Господи, Боже наш, помоги не забыть, что мы – люди.

***

Дима позвонил мне накануне: «Наташ, понимаешь, отец приезжает, а девчонок-то моих нет. Нина только послезавтра из санатория вернется. А у Женьки – выставка, как всегда. Она только к вечеру освободится». Димка явно был чем-то расстроен, и сильно. «Я бы и сам, но ведь подготовить комнату, поесть там и прочее. Поможешь?»
Нина моя давняя подруга и я очень привязана к этой семье. Я люблю их всех – семью и всех ее членов в отдельности. Достаточно видеть, как Дима огромными лапами обхватывает «своих девочек» - тоненькую, хрупкую Нину и совсем невесомую Женьку, как радостно блестят глаза и как, очень в унисон, они при этом хохочут, - ты физически чувствуешь, как хорошо, как тепло им вместе, и как они готовы щедро разделить с тобой это свое тепло.
«Дим, ну о чем ты? Конечно, помогу», – отозвалась я, мысленно утрамбовывая свои дела, чтобы высвободить день. Меня несколько озадачило его настроение, но выяснять по телефону ничего не стала, мало ли у нас всех причин для душевной непогоды.
Два года назад у Димы умерла мама, отец живет в Ташкенте. Там же живет Лиза, сестра, с семьей. Это, пожалуй, все, что я знала о родных Димы.

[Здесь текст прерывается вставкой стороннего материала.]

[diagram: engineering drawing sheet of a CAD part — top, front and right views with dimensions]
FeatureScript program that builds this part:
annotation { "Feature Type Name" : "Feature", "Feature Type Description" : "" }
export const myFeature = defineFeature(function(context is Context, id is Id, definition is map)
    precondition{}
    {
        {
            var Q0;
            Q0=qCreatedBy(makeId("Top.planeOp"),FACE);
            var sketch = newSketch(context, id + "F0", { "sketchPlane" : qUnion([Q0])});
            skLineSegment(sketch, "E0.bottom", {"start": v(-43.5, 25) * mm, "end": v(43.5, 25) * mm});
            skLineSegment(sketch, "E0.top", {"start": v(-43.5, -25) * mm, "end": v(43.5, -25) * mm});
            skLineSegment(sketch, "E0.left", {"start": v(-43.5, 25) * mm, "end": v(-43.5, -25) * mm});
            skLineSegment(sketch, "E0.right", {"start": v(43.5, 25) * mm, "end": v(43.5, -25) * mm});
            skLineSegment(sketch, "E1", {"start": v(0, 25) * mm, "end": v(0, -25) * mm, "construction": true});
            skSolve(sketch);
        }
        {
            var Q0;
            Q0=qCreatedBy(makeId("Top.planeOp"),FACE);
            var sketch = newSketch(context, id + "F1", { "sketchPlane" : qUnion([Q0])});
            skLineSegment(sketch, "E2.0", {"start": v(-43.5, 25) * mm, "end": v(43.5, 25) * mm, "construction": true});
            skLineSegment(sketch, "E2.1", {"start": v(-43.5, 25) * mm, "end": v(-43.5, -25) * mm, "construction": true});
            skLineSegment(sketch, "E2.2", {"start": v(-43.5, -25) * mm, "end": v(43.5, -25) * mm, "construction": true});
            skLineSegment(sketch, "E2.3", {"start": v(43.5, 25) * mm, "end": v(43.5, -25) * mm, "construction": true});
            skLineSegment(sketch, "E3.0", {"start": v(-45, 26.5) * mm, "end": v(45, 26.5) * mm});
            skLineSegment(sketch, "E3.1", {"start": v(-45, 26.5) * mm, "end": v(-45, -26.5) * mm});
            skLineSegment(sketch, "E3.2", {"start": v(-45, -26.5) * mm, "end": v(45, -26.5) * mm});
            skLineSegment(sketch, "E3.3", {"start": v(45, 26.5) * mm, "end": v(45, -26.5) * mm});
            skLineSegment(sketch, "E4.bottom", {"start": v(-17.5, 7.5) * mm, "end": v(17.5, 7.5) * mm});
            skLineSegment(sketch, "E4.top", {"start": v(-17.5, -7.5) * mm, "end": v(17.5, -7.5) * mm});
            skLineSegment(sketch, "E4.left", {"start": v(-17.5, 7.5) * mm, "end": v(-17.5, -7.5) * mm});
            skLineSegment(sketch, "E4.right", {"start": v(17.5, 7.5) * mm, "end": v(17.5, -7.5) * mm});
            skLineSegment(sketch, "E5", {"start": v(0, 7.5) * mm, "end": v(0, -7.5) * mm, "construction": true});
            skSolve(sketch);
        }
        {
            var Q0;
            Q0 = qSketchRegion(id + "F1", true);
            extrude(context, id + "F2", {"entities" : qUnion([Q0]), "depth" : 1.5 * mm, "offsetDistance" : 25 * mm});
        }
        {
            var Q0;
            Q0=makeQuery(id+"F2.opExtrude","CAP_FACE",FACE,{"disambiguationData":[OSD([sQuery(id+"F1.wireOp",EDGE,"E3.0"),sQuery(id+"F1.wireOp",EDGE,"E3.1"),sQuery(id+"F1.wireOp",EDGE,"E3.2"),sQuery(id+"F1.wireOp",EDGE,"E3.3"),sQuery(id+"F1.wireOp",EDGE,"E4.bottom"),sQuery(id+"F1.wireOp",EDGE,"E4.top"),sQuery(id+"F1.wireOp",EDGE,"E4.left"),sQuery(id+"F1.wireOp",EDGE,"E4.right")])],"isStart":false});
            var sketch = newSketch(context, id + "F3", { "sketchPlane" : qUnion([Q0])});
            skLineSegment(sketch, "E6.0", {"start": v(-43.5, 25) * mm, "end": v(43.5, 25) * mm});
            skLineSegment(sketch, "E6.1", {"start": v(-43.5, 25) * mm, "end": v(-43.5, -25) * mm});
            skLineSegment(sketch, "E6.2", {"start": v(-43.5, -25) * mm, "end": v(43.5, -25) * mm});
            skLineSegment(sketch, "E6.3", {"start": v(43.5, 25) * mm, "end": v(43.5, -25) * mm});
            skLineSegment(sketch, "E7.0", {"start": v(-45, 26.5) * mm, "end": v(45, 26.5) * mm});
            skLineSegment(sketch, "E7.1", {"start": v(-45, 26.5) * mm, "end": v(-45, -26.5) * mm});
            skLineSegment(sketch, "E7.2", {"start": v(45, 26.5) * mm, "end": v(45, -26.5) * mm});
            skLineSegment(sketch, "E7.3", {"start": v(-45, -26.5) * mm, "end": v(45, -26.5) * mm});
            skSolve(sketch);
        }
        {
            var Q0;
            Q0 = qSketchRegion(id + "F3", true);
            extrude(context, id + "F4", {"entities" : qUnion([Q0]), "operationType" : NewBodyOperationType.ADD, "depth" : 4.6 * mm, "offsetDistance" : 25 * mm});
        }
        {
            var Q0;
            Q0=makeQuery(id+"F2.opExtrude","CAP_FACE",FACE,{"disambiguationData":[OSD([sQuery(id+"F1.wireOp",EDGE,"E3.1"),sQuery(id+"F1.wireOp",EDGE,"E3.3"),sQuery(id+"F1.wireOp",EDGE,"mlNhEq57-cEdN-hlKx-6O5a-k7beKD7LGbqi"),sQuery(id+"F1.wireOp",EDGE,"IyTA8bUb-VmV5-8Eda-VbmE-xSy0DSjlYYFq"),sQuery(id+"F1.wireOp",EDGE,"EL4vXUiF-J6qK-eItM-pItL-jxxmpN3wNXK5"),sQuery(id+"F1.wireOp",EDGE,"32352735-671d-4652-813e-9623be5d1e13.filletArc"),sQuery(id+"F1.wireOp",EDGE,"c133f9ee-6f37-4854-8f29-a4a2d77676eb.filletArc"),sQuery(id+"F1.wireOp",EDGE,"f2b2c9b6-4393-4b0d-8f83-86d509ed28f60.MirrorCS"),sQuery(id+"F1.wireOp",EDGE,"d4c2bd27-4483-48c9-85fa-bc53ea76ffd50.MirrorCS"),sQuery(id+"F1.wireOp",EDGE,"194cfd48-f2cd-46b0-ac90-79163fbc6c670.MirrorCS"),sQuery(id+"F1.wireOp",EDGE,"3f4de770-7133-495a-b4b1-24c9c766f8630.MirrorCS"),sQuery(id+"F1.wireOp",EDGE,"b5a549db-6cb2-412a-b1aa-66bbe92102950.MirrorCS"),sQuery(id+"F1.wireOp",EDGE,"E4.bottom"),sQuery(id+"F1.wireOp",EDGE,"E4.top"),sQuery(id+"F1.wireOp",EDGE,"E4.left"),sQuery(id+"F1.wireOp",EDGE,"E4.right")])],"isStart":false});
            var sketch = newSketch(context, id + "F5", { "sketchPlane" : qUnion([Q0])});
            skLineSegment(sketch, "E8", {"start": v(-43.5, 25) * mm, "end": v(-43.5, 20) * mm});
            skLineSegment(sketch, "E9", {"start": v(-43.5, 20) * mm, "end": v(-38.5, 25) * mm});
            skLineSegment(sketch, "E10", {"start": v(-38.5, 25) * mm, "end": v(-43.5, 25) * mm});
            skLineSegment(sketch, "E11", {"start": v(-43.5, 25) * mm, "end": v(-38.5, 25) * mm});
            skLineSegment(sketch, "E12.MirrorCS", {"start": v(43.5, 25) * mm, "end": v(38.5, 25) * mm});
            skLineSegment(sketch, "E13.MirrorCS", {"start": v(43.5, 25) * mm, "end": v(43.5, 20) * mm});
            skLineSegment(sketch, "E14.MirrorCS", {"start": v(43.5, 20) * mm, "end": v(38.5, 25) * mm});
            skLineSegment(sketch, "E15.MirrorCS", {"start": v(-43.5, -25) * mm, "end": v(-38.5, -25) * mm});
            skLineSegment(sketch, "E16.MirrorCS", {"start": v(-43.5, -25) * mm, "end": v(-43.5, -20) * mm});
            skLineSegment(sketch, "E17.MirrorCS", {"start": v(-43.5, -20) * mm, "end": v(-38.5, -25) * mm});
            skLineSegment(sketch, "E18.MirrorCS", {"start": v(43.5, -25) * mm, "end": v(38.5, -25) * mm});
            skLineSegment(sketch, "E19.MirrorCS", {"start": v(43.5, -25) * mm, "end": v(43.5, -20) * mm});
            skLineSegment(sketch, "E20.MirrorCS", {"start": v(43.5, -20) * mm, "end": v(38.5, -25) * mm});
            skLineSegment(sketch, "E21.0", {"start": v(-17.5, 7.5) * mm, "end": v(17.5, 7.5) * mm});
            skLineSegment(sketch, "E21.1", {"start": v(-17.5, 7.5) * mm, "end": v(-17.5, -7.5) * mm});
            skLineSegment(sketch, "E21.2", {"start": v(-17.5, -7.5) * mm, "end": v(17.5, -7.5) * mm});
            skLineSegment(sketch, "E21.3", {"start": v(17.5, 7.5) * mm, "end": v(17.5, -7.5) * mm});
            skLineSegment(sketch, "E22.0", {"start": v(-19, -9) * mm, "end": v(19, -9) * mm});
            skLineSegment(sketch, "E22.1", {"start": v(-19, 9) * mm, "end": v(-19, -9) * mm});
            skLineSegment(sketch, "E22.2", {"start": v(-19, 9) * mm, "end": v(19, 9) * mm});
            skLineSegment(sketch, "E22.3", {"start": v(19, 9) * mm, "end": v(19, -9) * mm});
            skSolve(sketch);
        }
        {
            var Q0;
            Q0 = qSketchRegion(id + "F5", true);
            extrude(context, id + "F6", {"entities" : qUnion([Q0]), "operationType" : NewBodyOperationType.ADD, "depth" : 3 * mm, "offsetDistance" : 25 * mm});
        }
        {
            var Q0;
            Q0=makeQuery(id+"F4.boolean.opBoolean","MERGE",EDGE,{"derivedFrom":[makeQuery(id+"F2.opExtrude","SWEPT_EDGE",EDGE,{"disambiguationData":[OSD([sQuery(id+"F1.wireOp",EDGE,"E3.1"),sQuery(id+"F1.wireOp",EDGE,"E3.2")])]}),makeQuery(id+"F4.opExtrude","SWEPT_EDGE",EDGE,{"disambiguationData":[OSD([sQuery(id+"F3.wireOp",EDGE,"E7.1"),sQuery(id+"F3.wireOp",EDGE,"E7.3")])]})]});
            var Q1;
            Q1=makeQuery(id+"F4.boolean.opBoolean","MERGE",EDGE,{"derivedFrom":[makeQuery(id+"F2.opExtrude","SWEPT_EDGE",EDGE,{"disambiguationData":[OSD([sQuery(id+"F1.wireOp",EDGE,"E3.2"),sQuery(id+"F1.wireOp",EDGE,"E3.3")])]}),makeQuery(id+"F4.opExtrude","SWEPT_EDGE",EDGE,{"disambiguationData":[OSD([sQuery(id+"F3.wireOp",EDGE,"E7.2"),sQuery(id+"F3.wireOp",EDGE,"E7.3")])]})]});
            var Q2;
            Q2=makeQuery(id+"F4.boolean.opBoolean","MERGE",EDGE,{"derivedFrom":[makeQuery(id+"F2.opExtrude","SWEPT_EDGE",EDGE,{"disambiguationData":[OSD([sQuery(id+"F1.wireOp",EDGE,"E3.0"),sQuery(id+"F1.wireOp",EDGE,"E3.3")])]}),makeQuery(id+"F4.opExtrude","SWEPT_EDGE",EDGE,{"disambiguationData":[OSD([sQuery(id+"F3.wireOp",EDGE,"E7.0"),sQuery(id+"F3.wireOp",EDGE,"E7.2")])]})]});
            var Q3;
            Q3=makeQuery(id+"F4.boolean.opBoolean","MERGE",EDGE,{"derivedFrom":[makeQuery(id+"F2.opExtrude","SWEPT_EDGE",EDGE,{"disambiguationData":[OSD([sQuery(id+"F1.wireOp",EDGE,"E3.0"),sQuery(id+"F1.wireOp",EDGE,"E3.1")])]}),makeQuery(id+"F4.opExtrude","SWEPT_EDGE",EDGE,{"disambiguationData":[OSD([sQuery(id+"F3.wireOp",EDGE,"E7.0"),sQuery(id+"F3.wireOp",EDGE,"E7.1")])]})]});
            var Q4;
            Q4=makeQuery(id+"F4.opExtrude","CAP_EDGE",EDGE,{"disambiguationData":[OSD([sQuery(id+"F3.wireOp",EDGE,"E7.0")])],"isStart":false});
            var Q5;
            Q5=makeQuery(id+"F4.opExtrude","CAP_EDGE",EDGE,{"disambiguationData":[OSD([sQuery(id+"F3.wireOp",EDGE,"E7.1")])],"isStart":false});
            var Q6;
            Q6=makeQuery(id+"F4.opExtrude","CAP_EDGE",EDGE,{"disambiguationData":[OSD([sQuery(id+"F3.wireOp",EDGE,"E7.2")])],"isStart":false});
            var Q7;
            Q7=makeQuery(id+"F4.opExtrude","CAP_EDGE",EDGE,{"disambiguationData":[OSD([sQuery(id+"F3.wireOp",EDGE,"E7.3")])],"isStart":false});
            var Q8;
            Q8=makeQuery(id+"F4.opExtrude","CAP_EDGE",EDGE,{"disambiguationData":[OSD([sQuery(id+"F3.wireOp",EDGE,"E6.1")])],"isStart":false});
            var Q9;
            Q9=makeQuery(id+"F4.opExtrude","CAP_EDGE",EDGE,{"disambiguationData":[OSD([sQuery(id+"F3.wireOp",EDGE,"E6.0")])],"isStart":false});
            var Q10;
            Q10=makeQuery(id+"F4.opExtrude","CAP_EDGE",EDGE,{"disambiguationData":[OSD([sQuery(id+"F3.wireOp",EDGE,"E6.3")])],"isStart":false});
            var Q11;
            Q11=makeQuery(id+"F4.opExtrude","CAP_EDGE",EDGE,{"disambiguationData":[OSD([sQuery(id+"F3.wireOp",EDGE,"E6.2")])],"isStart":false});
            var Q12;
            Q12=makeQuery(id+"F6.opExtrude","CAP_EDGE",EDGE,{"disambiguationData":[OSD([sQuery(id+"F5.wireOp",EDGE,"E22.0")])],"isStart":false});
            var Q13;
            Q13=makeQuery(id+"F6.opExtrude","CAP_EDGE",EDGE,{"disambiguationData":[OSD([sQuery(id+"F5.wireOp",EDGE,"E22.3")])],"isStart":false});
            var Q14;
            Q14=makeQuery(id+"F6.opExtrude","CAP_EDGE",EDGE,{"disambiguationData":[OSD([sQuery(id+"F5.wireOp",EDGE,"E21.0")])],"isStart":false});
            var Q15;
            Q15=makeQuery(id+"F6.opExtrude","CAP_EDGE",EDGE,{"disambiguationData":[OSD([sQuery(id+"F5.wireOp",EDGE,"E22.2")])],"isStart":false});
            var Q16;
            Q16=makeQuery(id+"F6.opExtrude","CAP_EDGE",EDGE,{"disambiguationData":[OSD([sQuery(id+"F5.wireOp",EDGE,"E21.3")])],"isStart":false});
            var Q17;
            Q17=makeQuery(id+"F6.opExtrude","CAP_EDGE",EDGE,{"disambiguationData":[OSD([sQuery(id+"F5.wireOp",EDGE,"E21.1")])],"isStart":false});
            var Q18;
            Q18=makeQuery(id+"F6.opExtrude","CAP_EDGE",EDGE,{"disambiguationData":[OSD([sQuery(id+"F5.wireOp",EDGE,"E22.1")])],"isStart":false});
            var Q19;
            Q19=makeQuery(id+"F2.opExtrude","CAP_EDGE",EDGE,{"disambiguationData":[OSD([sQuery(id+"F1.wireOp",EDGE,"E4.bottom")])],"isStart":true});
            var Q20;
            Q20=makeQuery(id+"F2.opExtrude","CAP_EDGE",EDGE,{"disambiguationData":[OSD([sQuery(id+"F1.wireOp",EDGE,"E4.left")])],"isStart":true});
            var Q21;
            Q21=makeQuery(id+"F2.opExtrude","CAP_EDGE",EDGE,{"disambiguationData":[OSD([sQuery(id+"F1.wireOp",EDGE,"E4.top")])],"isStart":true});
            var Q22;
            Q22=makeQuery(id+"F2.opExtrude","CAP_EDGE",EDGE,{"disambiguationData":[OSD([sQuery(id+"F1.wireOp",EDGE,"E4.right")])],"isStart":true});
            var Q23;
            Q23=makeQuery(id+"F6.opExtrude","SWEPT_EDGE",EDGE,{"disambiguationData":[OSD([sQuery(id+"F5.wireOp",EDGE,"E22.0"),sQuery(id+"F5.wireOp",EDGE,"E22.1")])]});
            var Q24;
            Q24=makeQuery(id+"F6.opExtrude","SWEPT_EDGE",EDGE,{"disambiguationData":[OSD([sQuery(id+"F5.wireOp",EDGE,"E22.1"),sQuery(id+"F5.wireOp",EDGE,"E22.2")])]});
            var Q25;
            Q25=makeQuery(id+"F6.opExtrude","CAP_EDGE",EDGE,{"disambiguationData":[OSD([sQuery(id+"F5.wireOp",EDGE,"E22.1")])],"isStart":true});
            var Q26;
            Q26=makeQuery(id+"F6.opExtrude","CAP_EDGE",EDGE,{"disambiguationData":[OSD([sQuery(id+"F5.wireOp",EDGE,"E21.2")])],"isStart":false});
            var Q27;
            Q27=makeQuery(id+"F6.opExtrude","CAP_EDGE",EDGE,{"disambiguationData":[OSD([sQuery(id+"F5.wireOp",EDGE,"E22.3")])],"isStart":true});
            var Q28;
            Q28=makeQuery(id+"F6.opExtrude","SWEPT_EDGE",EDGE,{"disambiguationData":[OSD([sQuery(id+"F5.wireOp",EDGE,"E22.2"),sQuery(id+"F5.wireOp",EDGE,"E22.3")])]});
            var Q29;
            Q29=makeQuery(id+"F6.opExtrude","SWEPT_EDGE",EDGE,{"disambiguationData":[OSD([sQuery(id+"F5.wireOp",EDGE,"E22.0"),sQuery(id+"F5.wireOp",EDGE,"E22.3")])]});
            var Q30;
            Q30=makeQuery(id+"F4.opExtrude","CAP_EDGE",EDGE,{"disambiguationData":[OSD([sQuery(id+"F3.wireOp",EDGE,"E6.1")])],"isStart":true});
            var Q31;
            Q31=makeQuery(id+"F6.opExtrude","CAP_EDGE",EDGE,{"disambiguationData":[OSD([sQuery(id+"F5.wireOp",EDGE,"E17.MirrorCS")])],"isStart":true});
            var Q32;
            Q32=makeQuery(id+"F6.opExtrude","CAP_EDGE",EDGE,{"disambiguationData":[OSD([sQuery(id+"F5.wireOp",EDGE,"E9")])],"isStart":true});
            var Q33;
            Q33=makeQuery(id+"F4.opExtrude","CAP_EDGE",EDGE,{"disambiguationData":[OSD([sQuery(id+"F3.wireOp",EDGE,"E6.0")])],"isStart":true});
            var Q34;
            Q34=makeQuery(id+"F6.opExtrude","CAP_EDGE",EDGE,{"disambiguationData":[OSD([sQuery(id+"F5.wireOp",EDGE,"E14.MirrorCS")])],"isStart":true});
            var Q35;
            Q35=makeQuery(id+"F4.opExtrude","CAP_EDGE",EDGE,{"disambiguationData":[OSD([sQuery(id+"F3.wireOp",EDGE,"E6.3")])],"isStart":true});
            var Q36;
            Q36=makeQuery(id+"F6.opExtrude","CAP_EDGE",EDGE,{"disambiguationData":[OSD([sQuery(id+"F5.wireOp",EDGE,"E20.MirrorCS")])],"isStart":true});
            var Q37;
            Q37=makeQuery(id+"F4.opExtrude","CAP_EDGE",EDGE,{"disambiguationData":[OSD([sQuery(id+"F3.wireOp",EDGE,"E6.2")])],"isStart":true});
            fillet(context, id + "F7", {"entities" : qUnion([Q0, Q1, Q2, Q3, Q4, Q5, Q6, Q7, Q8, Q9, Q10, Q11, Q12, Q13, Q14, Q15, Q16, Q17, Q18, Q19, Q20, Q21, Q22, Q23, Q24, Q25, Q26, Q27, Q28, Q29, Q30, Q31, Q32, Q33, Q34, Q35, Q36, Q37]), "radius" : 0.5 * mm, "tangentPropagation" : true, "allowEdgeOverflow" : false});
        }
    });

Мы, конечно, опоздали на вокзал, простояв в пробке, и пассажиры уже вышли из вагонов поезда.
Николай Александрович стоял на перроне. Высокий седой мужчина – костыли не делали его ни стариком, ни инвалидом. Дима торопливо шагнул навстречу: «Здравствуй, папа». Они обнялись, и стало видно, как они совсем не умеют этого делать. Лиза без конца говорила, старательно делая веселое и независимое лицо. Вдруг я поняла, что было странным и неестественным в их поведении – никто не смотрел друг другу в глаза. И уже тогда, еще не зная никакой предыстории, я почувствовала, что им всем стыдно чего-то.
Дима и Лиза передвигали чемоданы, суетливо сталкиваясь руками. Отец молчал, и лицо его было растерянным и виноватым. Почему-то вспомнились папины глаза, его, немного виноватое: «Наташенька, ты так редко приходишь». И чтобы разорвать эту липкую паутину стыда и неловкости, я бросилась к ним. Мы с Димой бестолково затолкали вещи в машину.
Лиза подошла к отцу: «Ну, вот, пап. Поживи у Димы. Я потом…». Он с трудом посмотрел на дочь, и Лиза замолчала. На минутку прижалась лбом к его подбородку, резко повернулась и пошла по перрону. Она уходила, очень прямая, со слишком высоко поднятой головой. Николай Александрович отвернулся.
Мне трудно было понять, что происходит, но происходило что-то тягостное, неправильное, нелогичное.

«Наташенька, ты так редко приходишь».

Сколько горечи может быть в пальцах, стиснувших перекладины костылей. Наталья, тебя ведь позвали помочь. Вот и помогай, не отвлекайся, говори что-нибудь бодренькое, обязательное. Господи, у Димки руки точно такие же и так же, до синевы, сжаты на руле. А лицо. Ой! лицо! И я заговорила. Бодро, правильно, про погоду, про то, как удобно мы все приготовили в комнате, про красивый городок, и Женечка часто будет приезжать, и Нина вот завтра приедет из отпуска, и я вас познакомлю со своим внуком, он забавный. Я никак не могла остановиться.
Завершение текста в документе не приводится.